Several weeks ago, a person commented on another blog that I had an obscure blog.
What exactly did she mean? I wasn’t really sure, so I turned to a web dictionary.
Obscure: indistinct; indistinctly heard; faint; far from centers of human population; out of sight; hidden; not readily noticed or seen; inconspicuous
This woman is an association executive, leader and owns an association management company. We are both members of the same association and she serves in a leadership role there.
She felt that my opinions and perspectives were hidden, out of sight and far from anyone being able to find me. Odd, since my blog and opinions were on the web for anyone to read and view. My point of view was out in the open.
She further felt that I should bring my concerns behind the association’s membership walls and follow a chain of hierarchy to voice my matters privately. She was upset that I had aired dirty laundry. As I said to her, if the association washed their laundry, there would not be any dirty laundry to air. I also said to her that the conversation could not be controlled by anyone, never was controlled, and to think that it was, was old guard, old school typical boomer thinking. (That comment pushed her buttons and she let me know so.)
She felt that I was not a valid blogger or legitimate member with an authoritative voice. I’ve heard this argument many times before concerning blogging and social media. Some people say social media and blogs are only for illiterati, the uneducated, amateurish, immoral unprofessional.
Here are the comments I left on another blog about a very similar issue where educated journalists were crying foul about so many bloggers and that internet publishing was for hacks and idiots. My comments on that post apply to this situation as well.
Those who decry, disparage and denounce social media and digital publishing are protectionists living in a world of nostalgia, yearning for yesteryear. The tougher times get, the more nostalgia seems the clever play.
The smart money, of course, is moving on. New technologies, new markets, new opportunities, new hope, new conversations, new writings, new communities — time and commerce never go backward. Nostalgia is just a way to convince the frightened that someone else is to blame. Erudite writers [and old guard association leaders] refuse to embrace that the world is changing and that people don’t want “talked at” or even “talked to,” they want “talked with.” People want an open, honest, transparent, two-way conversation.

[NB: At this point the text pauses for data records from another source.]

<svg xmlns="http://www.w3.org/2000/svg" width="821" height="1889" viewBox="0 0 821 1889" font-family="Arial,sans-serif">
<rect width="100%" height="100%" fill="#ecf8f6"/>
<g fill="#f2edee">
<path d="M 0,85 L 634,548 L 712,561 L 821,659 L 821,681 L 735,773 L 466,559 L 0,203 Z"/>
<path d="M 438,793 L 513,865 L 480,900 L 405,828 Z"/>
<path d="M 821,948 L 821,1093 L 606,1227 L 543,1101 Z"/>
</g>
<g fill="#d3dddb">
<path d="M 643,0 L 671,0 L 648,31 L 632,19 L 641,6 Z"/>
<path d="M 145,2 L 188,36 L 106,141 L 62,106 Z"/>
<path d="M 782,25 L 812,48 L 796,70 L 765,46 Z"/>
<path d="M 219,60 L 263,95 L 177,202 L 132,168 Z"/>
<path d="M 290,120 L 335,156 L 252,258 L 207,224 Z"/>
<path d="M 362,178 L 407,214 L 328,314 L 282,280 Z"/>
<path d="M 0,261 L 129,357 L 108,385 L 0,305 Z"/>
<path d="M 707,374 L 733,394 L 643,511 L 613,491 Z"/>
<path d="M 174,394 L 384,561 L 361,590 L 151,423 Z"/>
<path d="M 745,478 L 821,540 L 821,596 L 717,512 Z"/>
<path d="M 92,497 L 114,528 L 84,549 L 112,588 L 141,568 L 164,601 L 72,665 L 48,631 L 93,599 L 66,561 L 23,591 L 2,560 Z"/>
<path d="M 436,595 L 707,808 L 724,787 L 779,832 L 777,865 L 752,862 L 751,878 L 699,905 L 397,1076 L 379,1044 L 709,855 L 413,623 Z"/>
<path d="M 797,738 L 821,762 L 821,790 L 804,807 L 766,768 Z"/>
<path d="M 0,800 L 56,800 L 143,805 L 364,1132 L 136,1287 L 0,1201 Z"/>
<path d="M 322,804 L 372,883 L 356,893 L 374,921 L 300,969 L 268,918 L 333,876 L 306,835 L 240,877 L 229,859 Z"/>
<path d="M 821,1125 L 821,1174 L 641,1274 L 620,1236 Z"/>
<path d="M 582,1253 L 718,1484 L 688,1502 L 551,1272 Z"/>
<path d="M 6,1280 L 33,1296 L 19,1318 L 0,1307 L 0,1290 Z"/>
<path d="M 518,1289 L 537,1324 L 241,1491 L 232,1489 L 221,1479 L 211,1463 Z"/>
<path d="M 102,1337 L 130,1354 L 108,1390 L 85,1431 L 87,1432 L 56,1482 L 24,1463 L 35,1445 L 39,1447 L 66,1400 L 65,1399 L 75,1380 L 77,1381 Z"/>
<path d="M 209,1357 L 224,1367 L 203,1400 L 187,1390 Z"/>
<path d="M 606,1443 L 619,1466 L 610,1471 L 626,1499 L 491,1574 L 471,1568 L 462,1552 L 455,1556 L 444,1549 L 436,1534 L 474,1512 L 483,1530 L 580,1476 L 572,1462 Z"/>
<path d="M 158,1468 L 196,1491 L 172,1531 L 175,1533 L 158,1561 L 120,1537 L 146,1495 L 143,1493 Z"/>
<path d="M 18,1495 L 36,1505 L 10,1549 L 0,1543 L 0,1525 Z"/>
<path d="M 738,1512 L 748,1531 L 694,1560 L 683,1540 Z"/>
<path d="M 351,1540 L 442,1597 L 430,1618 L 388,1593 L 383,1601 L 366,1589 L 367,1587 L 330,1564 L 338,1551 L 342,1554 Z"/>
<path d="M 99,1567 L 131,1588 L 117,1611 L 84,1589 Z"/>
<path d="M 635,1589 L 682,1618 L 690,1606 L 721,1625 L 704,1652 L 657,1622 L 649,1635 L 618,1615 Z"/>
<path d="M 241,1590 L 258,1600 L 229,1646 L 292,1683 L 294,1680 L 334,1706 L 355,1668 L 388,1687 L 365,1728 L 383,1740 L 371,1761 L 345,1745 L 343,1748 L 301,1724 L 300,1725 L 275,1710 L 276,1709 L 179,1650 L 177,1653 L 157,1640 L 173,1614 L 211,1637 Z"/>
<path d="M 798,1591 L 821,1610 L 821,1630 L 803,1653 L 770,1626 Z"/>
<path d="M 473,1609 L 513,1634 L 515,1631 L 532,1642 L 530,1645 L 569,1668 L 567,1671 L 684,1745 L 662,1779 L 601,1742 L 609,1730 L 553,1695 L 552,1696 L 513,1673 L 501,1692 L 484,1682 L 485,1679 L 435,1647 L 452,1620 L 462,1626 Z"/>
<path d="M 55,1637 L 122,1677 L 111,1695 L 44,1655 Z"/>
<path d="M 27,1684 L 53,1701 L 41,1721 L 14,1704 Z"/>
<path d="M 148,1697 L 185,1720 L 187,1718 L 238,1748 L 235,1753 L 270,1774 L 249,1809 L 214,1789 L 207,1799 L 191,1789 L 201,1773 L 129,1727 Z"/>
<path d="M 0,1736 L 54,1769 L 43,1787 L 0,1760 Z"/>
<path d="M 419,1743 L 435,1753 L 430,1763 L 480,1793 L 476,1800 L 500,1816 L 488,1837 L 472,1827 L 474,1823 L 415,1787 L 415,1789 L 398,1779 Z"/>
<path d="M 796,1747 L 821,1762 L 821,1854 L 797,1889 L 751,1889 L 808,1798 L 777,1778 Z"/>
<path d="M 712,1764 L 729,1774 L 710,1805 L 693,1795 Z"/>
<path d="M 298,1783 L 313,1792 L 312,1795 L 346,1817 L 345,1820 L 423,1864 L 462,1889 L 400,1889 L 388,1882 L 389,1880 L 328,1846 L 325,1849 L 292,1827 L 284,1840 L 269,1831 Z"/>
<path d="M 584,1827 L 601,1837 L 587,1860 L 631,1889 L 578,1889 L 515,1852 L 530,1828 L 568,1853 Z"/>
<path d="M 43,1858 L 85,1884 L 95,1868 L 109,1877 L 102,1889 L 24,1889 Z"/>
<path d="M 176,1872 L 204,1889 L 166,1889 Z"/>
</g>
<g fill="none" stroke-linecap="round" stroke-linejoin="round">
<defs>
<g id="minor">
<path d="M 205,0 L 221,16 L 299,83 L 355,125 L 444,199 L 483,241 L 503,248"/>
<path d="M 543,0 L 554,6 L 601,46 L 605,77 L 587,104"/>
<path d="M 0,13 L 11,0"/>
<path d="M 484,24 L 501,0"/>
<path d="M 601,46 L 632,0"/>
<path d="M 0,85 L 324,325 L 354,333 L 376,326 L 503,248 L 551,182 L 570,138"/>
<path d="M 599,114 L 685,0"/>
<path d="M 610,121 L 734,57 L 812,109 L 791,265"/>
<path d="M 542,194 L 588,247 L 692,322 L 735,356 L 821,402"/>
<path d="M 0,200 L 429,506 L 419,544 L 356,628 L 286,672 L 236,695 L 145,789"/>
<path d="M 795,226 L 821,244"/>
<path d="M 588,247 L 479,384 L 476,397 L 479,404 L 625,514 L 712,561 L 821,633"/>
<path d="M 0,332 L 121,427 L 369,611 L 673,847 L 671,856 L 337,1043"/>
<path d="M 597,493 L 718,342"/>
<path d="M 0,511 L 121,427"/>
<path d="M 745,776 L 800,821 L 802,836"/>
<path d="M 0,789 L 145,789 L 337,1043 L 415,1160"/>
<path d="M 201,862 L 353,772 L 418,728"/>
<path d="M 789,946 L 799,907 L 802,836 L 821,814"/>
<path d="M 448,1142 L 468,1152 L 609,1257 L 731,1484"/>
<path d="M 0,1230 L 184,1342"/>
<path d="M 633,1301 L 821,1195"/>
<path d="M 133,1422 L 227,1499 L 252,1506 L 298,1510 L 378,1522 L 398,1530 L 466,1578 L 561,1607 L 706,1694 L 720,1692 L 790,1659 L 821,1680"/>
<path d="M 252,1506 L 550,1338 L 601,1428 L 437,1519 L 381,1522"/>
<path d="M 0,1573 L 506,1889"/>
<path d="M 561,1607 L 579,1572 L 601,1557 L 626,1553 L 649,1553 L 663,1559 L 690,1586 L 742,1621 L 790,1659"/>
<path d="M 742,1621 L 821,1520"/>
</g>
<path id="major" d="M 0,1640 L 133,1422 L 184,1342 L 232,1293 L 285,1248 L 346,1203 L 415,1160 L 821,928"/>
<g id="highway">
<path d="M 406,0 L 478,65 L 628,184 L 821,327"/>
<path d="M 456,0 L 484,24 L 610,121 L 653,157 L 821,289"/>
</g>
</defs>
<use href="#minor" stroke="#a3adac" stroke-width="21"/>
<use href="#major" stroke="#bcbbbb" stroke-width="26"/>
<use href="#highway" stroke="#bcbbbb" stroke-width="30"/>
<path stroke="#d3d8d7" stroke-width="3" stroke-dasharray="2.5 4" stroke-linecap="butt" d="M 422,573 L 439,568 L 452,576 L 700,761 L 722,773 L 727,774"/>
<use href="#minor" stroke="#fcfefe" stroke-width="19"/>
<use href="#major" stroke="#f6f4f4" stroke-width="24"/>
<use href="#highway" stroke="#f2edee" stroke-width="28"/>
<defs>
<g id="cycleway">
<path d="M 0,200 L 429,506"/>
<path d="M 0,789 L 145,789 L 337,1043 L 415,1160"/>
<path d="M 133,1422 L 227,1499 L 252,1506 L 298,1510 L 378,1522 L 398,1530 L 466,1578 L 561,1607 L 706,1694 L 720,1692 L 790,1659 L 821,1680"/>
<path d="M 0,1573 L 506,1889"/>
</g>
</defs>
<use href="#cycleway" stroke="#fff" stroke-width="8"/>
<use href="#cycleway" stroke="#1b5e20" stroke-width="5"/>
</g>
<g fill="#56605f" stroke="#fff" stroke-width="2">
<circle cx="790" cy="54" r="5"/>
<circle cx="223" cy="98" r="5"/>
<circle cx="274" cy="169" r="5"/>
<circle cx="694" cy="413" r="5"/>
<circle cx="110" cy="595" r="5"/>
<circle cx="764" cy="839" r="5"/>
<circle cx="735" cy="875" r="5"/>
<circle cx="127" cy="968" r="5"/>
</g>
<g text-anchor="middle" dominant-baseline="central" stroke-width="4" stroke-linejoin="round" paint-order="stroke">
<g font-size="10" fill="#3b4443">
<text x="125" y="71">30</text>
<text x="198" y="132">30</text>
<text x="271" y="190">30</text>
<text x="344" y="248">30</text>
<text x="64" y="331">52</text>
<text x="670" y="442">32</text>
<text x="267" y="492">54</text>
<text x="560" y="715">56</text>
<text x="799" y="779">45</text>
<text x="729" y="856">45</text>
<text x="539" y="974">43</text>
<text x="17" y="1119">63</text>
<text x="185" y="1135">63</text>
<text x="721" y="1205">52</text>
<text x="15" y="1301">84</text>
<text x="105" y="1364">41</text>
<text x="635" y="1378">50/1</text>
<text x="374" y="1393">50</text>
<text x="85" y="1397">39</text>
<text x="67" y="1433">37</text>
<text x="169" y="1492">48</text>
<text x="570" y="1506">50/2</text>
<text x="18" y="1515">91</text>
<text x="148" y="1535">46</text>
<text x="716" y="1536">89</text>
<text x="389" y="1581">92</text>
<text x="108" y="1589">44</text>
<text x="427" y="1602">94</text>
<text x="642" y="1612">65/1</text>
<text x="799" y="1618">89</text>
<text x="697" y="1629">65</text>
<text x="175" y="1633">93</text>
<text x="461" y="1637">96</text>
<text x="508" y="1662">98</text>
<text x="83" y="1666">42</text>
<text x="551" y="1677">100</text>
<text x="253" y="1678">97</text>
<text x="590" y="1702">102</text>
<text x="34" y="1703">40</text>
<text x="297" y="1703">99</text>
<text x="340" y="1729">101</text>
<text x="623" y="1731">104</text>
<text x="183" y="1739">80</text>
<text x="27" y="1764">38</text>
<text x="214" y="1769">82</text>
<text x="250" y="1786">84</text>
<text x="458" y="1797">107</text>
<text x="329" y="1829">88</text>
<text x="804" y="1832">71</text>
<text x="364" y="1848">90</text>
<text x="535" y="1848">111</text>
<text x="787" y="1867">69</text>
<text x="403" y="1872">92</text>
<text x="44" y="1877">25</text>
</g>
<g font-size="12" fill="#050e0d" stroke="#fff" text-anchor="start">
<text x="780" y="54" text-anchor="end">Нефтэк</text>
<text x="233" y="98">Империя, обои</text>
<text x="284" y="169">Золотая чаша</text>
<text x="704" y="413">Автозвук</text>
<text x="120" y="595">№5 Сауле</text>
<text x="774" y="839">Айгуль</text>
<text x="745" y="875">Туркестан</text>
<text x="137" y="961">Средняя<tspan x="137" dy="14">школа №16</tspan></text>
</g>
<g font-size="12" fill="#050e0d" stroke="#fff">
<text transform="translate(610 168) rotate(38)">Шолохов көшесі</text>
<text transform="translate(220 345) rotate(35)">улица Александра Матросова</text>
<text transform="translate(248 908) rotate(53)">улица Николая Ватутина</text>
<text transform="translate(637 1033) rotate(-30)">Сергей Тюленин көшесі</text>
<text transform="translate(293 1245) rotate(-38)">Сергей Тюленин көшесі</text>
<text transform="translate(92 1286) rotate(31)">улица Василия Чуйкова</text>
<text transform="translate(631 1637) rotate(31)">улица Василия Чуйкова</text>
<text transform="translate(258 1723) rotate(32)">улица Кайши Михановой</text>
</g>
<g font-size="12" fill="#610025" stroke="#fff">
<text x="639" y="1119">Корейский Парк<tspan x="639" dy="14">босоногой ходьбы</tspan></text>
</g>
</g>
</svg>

We are tempted to pine for former days, to imagine that life was better in some “golden age,” and to believe that some evil power forced modernity on us. That all we need for restoring sanity to our lives is to go back to a bygone era’s certainties, when top down control was embraced and those who marched to a different drum were pronounced heretics. [That association members are to keep their opinions to themselves, get in line and be quiet.] That only an exclusive few have the ability to communicate and write with any panache and the rest of us are to consume those thoughts and litanies without causing any provocation.
We play with fire when we cast longing looks backward and refuse to embrace change. We risk losing today and compromising tomorrow. We lapse into delusion, as if rekindling a high school romance wipes all slates clean. Today’s problems don’t get solved by imagining better times, especially when those times weren’t any better. How can we make a useful contribution to today’s society if we are fighting over yesterday, freezing time in an ancient place and treating writing and publishing as a profession that stopped with the invention of the Internet? We must not emulate these pedantic writers [or association leaders].
Freedom is hard duty. To paraphrase a great quote, “Off with their pens!”
So what do you think? Should nonprofit associations welcome and encourage divergent thought and opinions? How should organizations deal with a variety of ways people voice their concerns and issues today?